Chaque société doit maintenir des liens avec son propre passé tout en faisant face aux défis du présent et de l’avenir. En général, les sociétés hiérarchisent de manière différente ces deux objectifs existentiels. Les sociétés à orientation à court terme préfèrent maintenir des traditions et des normes bien établies, tout en considérant le changement social avec suspicion. Par ailleurs, les sociétés qui ont une culture orientée vers le long terme adoptent une approche plus pratique, encouragent l’épargne et considèrent les efforts dans l’éducation moderne comme un moyen de préparer l’avenir.

L’orientation à long terme se concentre sur des vertus axées sur les récompenses à venir. Être prêt à retarder le succès social à court terme ou même la gratification émotionnelle à court terme pour préparer l’avenir. Si nous possédons cette perspective culturelle, nous apprécions alors la persistance, la persévérance, l’épargne et la capacité d’adaptation.
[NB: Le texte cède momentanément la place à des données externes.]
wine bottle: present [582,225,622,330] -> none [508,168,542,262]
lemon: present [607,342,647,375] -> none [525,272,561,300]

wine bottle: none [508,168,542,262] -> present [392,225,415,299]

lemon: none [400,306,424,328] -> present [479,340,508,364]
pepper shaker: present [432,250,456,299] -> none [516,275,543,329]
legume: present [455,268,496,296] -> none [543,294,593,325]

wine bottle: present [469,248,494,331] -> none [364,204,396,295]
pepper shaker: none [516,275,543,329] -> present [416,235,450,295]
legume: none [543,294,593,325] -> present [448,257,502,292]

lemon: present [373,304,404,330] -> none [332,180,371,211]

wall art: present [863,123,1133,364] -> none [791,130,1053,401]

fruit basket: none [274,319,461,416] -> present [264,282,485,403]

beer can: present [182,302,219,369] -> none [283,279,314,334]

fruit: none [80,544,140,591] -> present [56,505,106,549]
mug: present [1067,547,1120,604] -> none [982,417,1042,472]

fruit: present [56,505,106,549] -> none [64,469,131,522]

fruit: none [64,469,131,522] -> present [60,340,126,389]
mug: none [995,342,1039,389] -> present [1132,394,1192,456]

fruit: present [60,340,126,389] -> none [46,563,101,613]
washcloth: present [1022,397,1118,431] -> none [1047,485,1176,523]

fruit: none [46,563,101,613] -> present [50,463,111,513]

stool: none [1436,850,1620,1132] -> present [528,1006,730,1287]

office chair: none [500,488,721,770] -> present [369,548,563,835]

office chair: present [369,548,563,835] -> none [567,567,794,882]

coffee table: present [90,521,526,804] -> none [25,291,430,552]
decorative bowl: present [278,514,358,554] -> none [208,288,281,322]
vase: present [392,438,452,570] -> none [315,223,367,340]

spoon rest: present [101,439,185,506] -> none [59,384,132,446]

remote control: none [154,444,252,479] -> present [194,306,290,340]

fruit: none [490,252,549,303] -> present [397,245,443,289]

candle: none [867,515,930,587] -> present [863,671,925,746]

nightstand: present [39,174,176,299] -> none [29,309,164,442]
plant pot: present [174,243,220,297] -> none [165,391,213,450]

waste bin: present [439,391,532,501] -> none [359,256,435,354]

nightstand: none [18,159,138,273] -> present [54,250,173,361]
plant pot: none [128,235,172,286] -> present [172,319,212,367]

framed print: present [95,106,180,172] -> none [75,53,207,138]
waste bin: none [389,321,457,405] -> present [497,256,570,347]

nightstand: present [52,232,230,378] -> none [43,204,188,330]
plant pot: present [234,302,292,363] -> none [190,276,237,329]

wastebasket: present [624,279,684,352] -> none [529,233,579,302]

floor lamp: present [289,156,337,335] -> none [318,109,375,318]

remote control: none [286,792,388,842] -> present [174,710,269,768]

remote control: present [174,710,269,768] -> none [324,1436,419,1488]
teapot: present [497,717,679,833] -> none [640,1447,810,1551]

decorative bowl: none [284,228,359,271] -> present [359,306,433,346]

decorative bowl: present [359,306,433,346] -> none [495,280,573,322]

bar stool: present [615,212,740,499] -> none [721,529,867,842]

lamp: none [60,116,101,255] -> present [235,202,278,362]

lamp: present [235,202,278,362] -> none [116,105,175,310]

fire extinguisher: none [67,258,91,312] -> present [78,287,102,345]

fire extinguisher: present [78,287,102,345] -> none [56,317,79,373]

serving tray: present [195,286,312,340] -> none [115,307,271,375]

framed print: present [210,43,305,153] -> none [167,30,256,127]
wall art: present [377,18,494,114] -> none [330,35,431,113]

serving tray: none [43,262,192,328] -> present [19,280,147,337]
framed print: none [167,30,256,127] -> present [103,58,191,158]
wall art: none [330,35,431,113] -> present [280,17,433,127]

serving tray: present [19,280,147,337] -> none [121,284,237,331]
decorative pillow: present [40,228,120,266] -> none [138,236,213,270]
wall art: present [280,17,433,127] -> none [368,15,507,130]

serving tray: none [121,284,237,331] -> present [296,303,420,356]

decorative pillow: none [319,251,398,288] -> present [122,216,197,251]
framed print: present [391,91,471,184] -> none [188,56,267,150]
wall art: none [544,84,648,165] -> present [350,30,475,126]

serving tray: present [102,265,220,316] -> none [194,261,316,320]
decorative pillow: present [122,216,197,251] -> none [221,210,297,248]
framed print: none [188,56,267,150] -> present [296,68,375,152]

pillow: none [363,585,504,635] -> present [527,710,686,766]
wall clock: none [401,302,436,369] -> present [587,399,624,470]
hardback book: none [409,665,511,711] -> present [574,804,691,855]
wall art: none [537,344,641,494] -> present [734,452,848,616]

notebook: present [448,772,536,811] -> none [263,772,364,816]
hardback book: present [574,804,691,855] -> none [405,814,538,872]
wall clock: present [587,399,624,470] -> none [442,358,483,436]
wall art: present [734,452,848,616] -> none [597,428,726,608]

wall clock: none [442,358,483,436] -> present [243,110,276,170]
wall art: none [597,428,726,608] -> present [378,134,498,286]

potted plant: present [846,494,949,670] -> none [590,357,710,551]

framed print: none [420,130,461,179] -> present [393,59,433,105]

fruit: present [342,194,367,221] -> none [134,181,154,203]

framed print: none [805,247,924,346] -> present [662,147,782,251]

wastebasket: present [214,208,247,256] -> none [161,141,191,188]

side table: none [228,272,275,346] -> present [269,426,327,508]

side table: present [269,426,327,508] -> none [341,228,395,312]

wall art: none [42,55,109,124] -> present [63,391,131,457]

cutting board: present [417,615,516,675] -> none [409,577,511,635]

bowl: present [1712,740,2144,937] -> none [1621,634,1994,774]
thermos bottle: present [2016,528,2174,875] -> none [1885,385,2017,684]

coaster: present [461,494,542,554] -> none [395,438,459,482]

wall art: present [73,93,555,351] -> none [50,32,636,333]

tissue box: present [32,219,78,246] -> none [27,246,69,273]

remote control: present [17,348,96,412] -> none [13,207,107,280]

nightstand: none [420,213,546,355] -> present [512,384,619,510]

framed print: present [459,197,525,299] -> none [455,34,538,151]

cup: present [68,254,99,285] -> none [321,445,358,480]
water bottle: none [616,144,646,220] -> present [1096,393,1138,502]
L’orientation à court terme se concentre sur le présent ou le passé, lesquels sont considérés comme plus important que le futur. Si une société présente une orientation à court terme, la tradition, la hiérarchie sociale actuelle et l’accomplissement des obligations sociales y seront appréciées. Une gratification plus immédiate importe davantage que la satisfaction à long terme. Les pays présentant une orientation à long terme sont la Chine, Hong Kong et Taiwan ; ceux présentant une orientation à court terme sont le Venezuela, l’Uruguay et les Émirats arabes unis.

Afin de connaître le score de votre pays, Hofstede a créé cette page (en anglais) où vous pouvez vérifier et comparer avec celui d’autres pays. Bien qu’un pays obtienne un score élevé dans certaines dimensions culturelles, cela ne signifie pas pour autant que tous les citoyens y sont représentés. Ces caractéristiques sont plus uniformes dans les petites sociétés qui partagent des croyances. C’est pourquoi ces dimensions culturelles s’appliquent aux sociétés, aux grands groupes, sans perdre de vue qu’au niveau individuel, chaque personne, indépendamment de son groupe d’appartenance, peut présenter des scores différents face à ces dimensions.